人間の感情に訴えるものは、案外ストレートでシンプルな要素なのかもしれない。
今回紹介する映画は「巴里祭」。
フランス映画初期の傑作である。
ストーリーを紹介しておこう。

ジャンはタクシー運転手、彼の住むアパートのむかえのアパートに住むアンナ。
二人は喧嘩しながらも、お互い心通じ愛し合っている。
革命記念日の前日、仕事をなくしたアンナをジャンは踊りに誘い、降ってきたにわか雨の雨宿りをしているとき、二人は口づけを交わし、お互いの心を確かめた。
しかしその後、ジャンの別れた昔の女が、彼のアパートに転がり込む。
それをアンナは目撃し、彼に別れを告げようとするのだが........

とにかく、良い意味で単純であり、純粋であり、初々しい魅力あふれる作品である。
余分なものを一切排して作られた一本である。
そこが良い。

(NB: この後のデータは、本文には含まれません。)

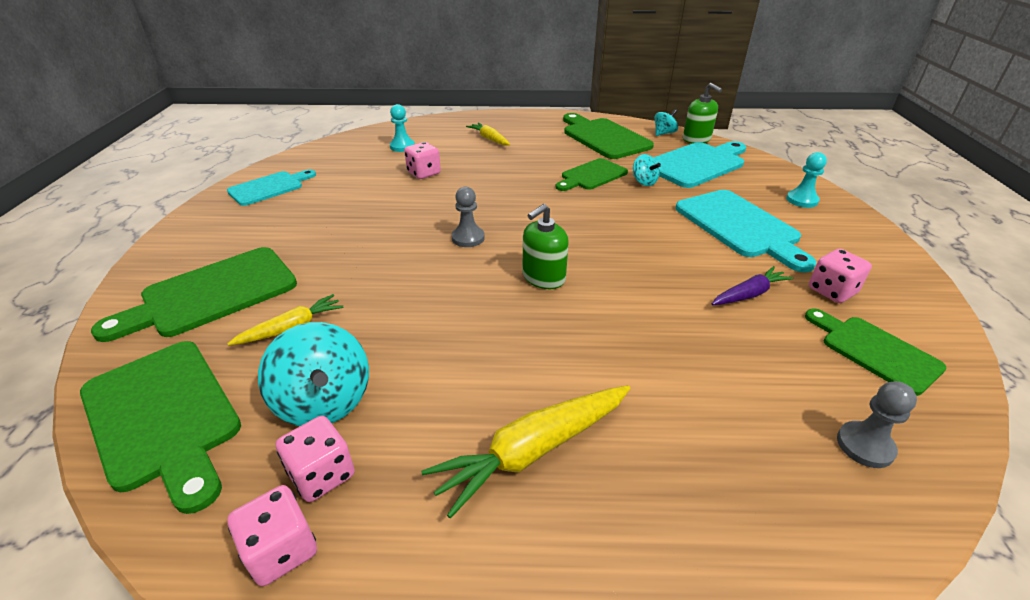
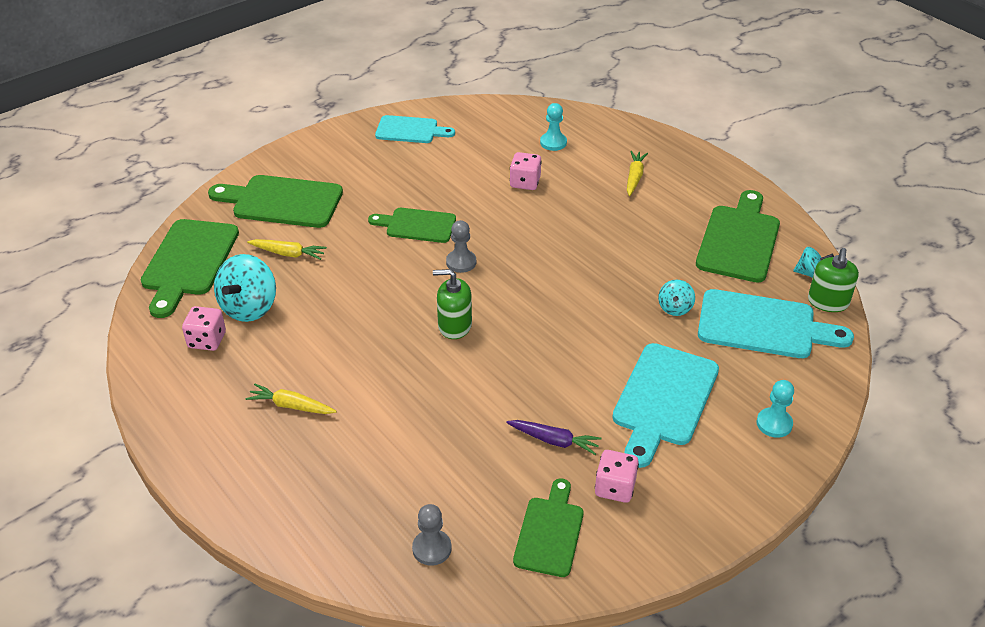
camera: 50 degrees right, 5 degrees up
(281, 550) = (160, 357): pink dice -> none
(533, 451) = (291, 406): yellow carrot -> yellow carrot, size x0.60
(591, 175) = (645, 272): green cutting board -> green cutting board (417, 225)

やたらストーリーを複雑化したり、ケレン溢れる演出をしたりしていないところが好感が持てるところだ。

ジャンはあることで、タクシーの運転手を辞め、悪い連中と付き合うことになる、
そしてアンナが新しく勤めたバーに、強盗として入る手引きをする。
しかし寸でのところで、強盗は失敗、ジャンとアンナの再会も最悪の状況で迎えることとなる。
その後暫くして、アンナは資金を元手に、移動式の花売りを始める。
そしてジャンもタクシーの運転手に戻る。
ある日ひょんなことから、ジャンとアンナは再会する。
しかしその再会のきっかけも、最悪なものだった。
そんな折、急に降っていた雨が強くなる。二人も思わず雨宿りをする。
またも偶然に同じところへ雨宿りした二人。そして今までのことが無かったかのように、二人は唇を重ねる。
二人の愛の、第二章の始まりである。

これだけで良いのである、二人の若者の出会い、別れ、再会を映画にするには、余分な着色は必要がない。
久しぶりに、映画の原点に戻った作品を観ることができた。
また、この映画のセットの作りの素晴らしさ(まるでロケーションしたような)は称賛に値する。
更に音楽も素晴らしい、この映画にしてこの音楽ありである。
是非皆様にも、観ていただきたい傑作である。